What is being asked
For the entries below, state how many lines include the string "with", and write nothing besides that number.

Information given
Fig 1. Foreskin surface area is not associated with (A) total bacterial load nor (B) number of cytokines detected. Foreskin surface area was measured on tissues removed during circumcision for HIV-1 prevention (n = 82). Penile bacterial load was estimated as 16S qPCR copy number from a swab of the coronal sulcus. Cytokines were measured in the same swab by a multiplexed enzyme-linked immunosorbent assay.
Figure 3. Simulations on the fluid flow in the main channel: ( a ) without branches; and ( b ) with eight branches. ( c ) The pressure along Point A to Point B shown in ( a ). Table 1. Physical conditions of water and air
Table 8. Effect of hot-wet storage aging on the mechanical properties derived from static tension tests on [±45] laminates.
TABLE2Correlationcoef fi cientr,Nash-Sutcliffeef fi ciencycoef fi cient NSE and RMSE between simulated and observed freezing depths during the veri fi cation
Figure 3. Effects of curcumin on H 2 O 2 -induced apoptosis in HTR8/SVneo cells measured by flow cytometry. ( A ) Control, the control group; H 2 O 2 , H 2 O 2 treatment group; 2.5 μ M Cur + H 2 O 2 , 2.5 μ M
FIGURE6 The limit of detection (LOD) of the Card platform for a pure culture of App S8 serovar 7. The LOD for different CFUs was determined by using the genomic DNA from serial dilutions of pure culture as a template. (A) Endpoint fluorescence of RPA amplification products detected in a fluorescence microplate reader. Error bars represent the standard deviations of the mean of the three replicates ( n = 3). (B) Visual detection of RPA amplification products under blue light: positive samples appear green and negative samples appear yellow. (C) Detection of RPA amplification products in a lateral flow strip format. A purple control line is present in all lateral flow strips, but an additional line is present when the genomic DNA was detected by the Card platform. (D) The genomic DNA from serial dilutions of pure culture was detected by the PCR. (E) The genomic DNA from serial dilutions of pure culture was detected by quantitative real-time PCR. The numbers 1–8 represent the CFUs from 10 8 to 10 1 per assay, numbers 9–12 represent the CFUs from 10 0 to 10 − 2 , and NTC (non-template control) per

Answer to this exercise
2